## DATA SUPPLIED
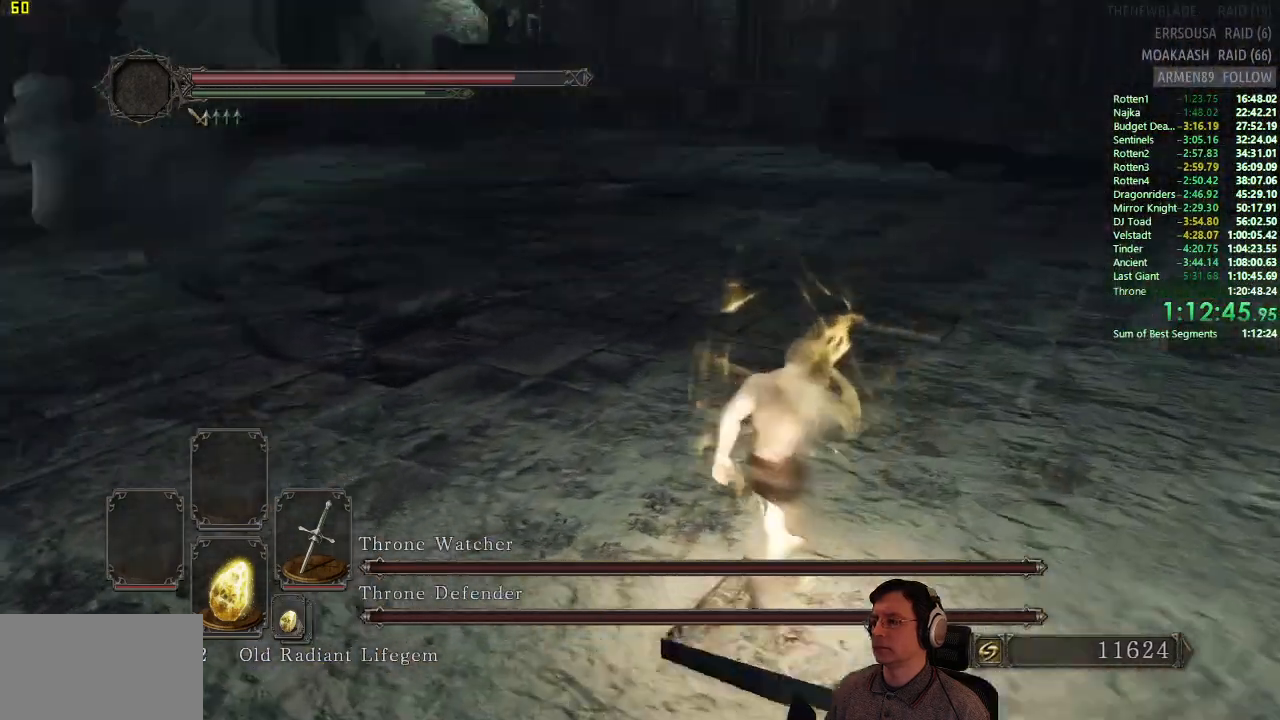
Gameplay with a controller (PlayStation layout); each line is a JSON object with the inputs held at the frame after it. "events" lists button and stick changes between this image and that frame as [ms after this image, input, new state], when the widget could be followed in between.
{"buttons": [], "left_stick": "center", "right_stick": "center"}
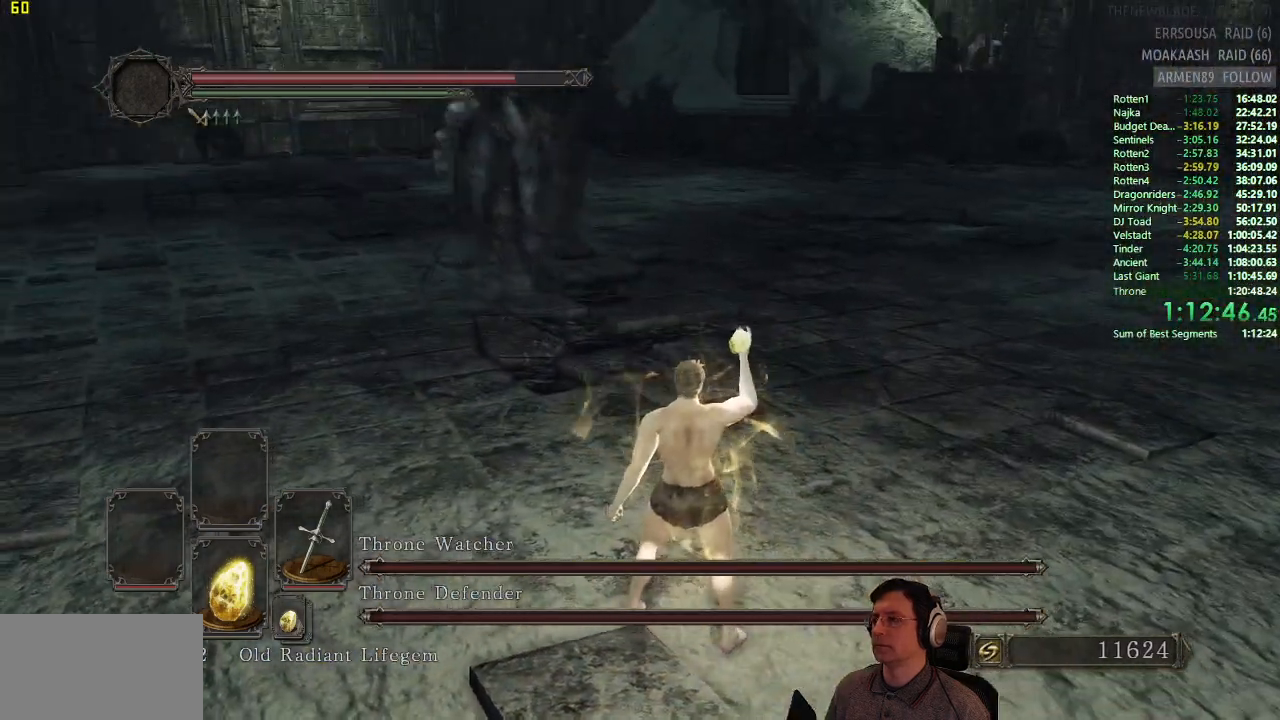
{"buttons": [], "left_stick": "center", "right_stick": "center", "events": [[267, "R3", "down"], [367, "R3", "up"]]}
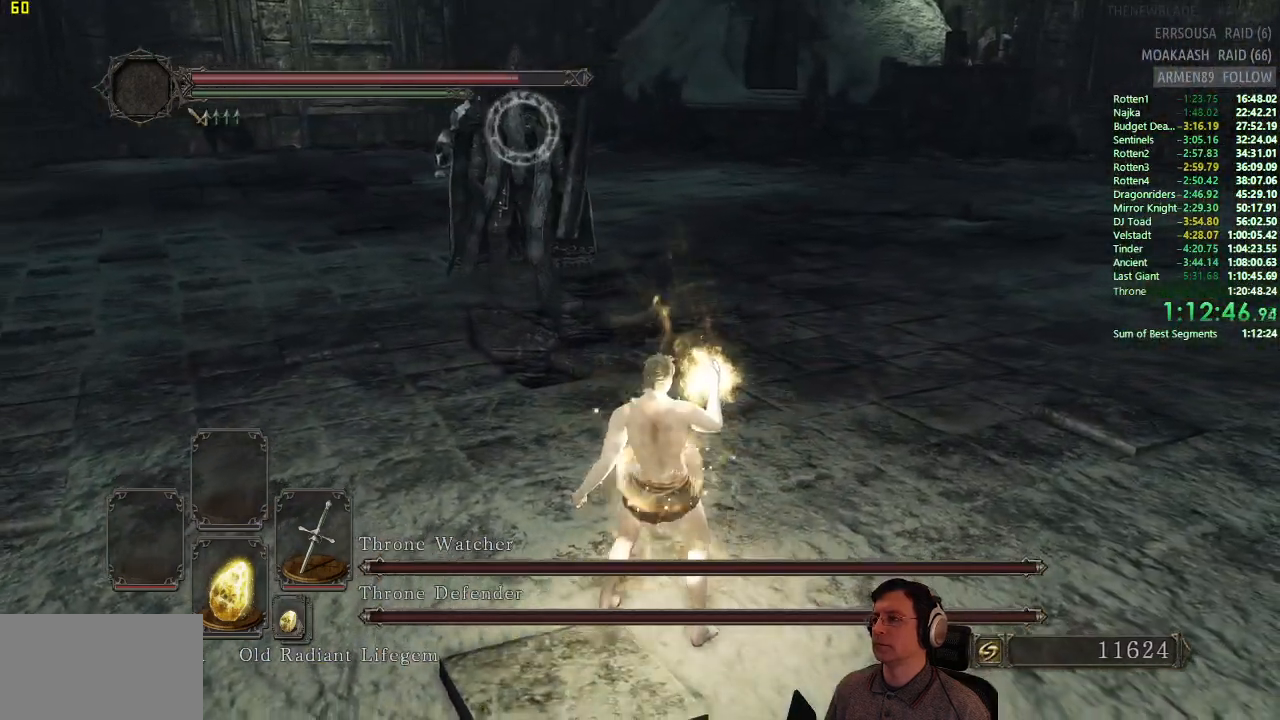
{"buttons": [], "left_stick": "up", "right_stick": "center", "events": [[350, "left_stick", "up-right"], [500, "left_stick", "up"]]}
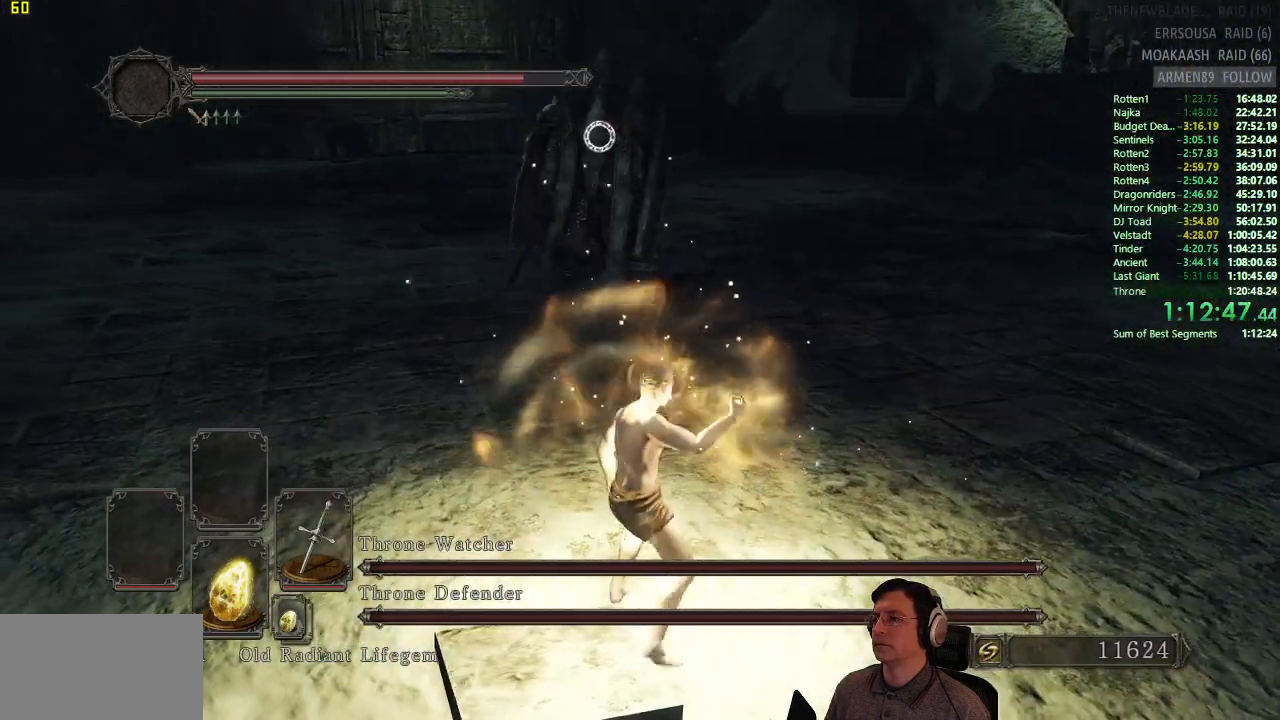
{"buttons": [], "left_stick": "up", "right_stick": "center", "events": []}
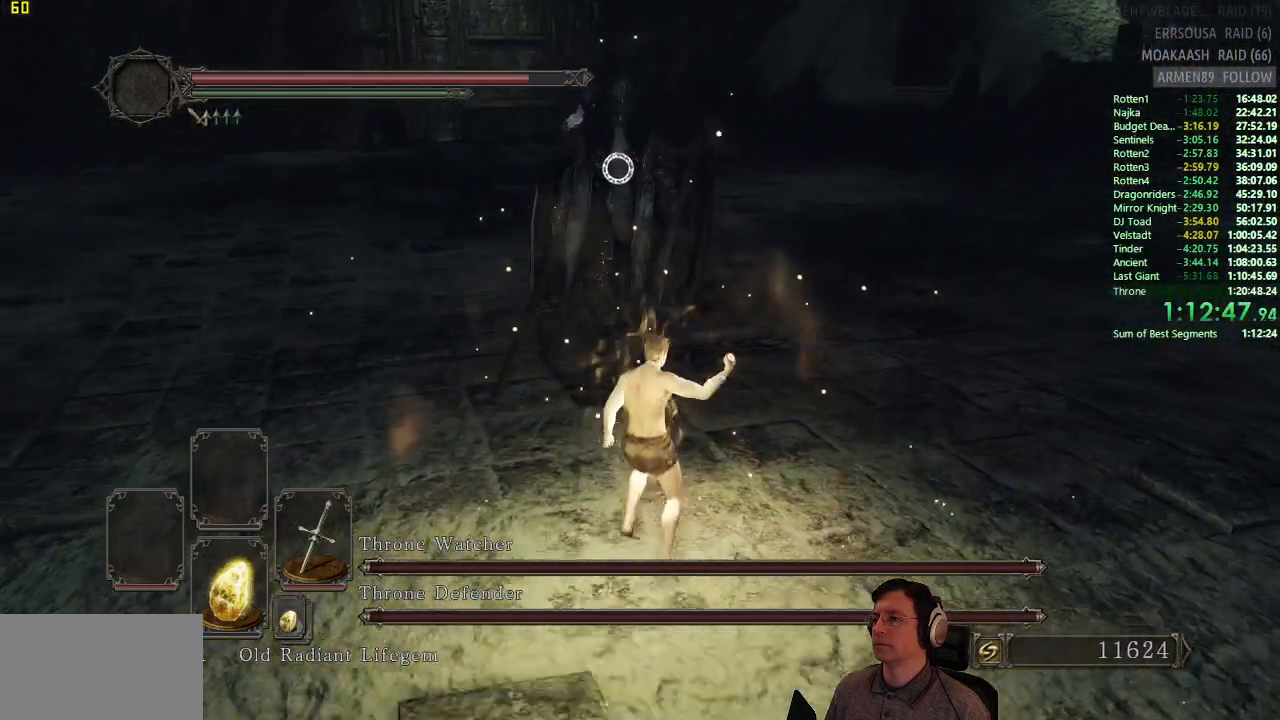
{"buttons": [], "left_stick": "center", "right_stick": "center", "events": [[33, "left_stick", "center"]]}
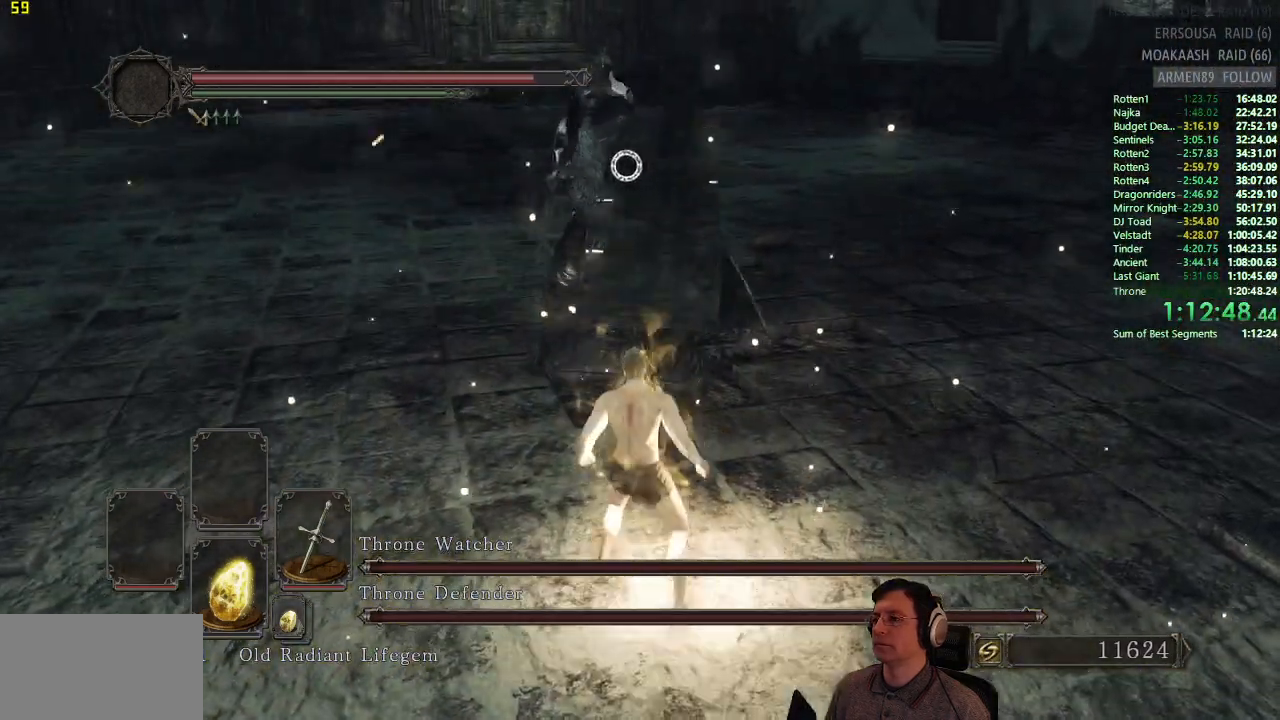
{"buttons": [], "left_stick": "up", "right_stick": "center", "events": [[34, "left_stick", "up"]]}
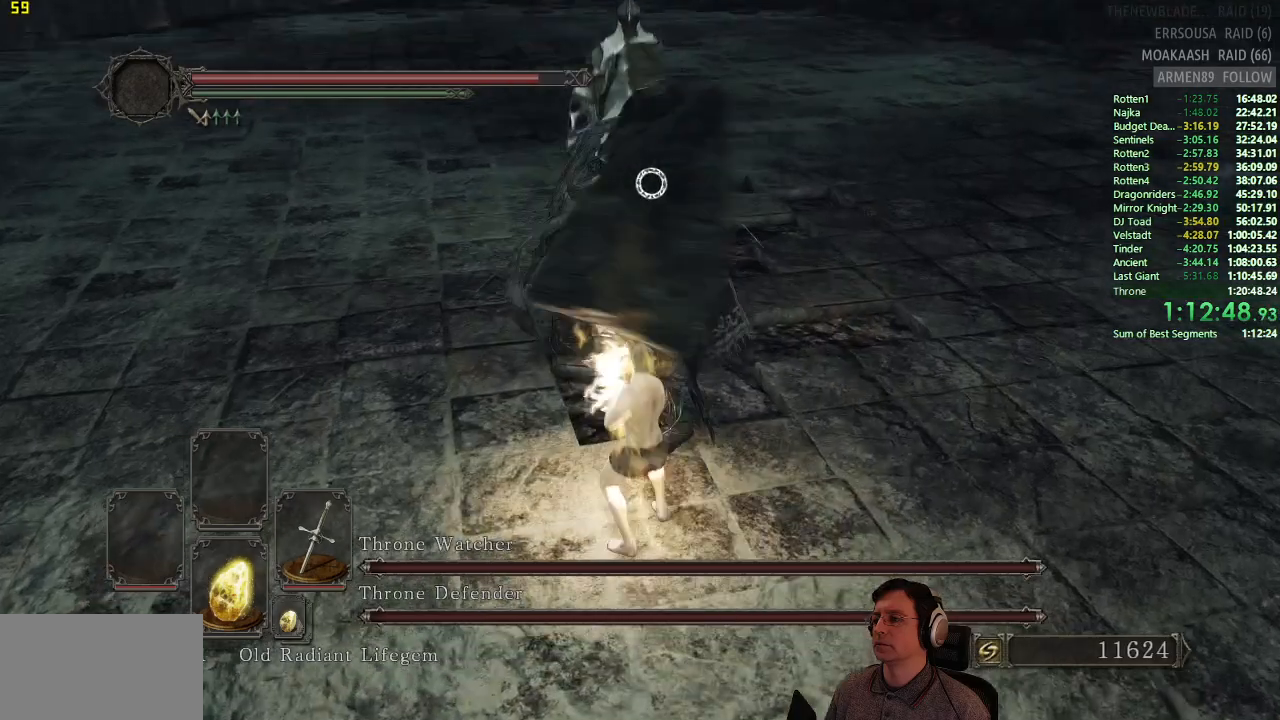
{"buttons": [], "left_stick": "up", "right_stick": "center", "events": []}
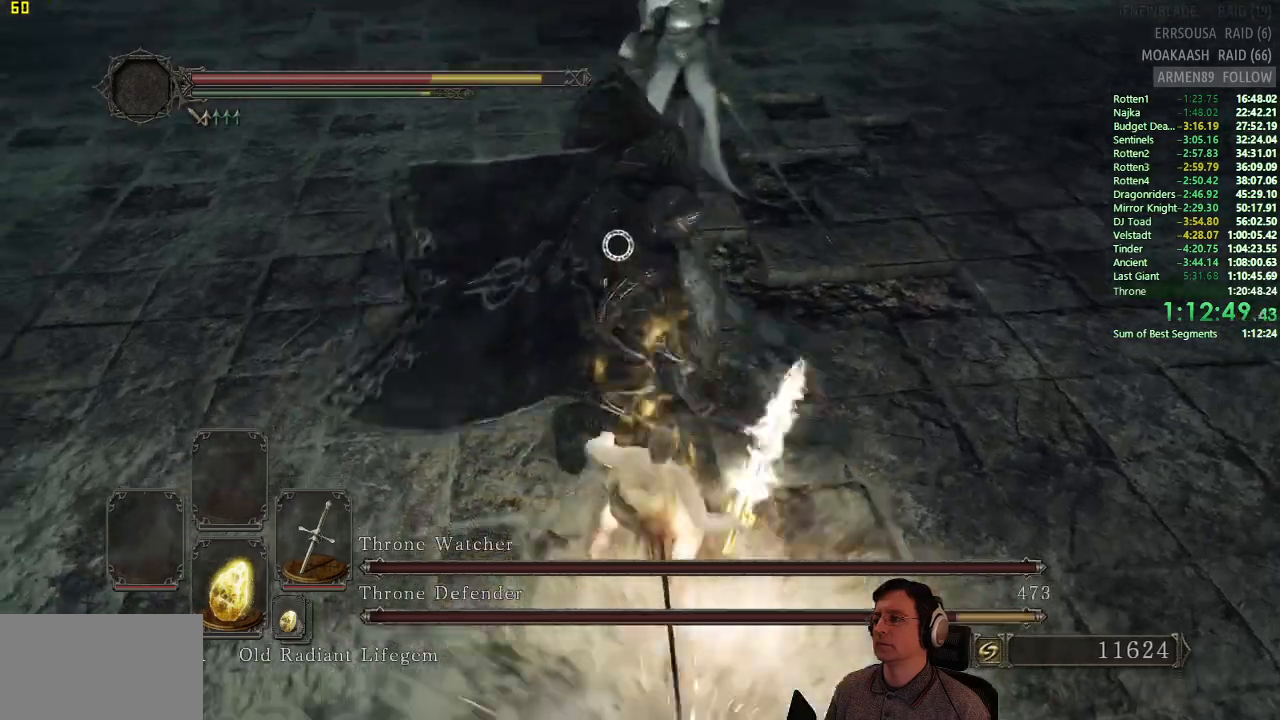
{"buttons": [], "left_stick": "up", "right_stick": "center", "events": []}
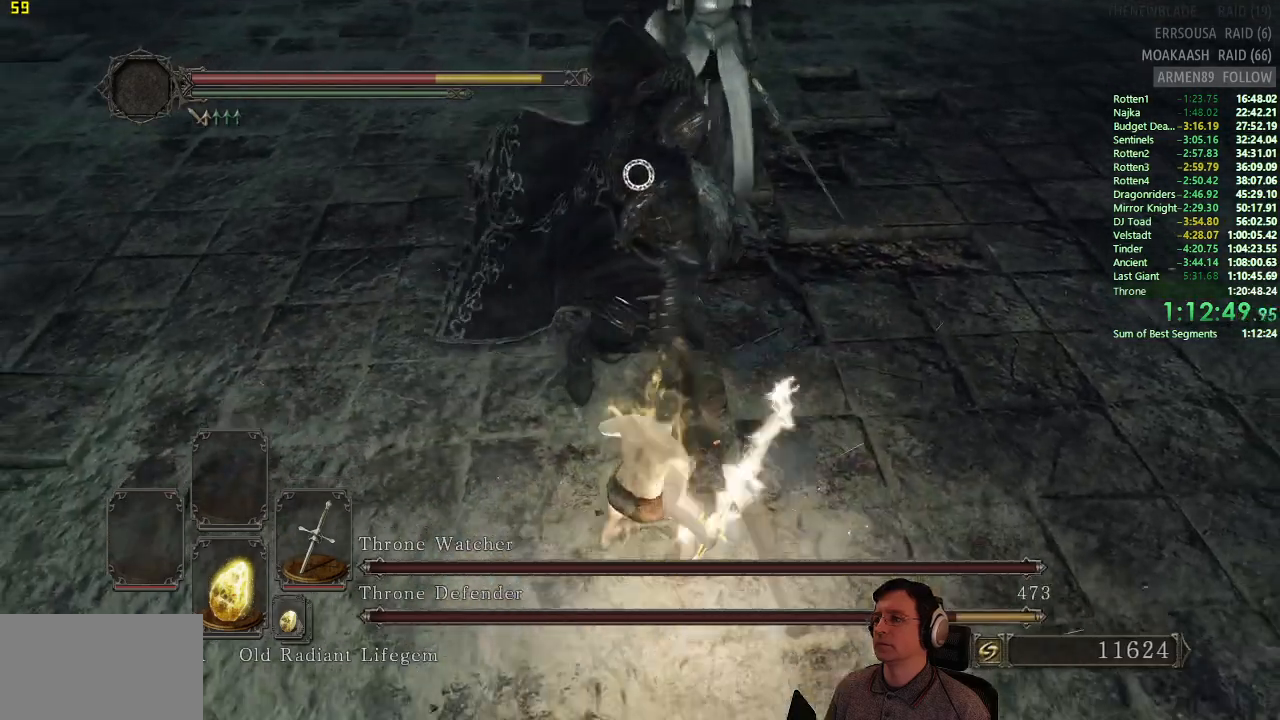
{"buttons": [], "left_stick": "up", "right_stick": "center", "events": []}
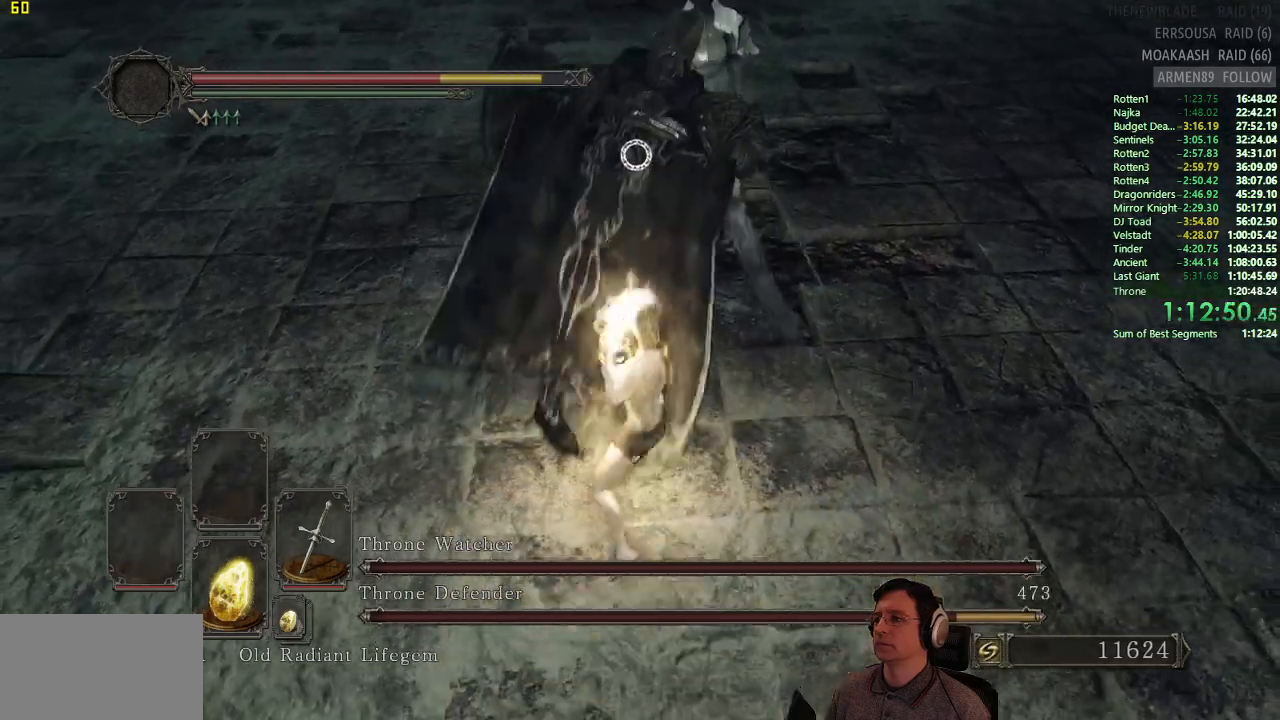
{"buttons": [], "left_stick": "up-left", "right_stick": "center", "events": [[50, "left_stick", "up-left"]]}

## WORK REQUEST
Would you restate the listing word for word and leave every picture out?

## RESULT
Gameplay with a controller (PlayStation layout); each line is a JSON object with the inputs held at the frame after it. "events" lists button and stick changes between this image and that frame as [ms after this image, input, new state], when the widget could be followed in between.
{"buttons": [], "left_stick": "center", "right_stick": "center"}
{"buttons": [], "left_stick": "center", "right_stick": "center", "events": [[267, "R3", "down"], [367, "R3", "up"]]}
{"buttons": [], "left_stick": "up", "right_stick": "center", "events": [[350, "left_stick", "up-right"], [500, "left_stick", "up"]]}
{"buttons": [], "left_stick": "up", "right_stick": "center", "events": []}
{"buttons": [], "left_stick": "center", "right_stick": "center", "events": [[33, "left_stick", "center"]]}
{"buttons": [], "left_stick": "up", "right_stick": "center", "events": [[34, "left_stick", "up"]]}
{"buttons": [], "left_stick": "up", "right_stick": "center", "events": []}
{"buttons": [], "left_stick": "up", "right_stick": "center", "events": []}
{"buttons": [], "left_stick": "up", "right_stick": "center", "events": []}
{"buttons": [], "left_stick": "up-left", "right_stick": "center", "events": [[50, "left_stick", "up-left"]]}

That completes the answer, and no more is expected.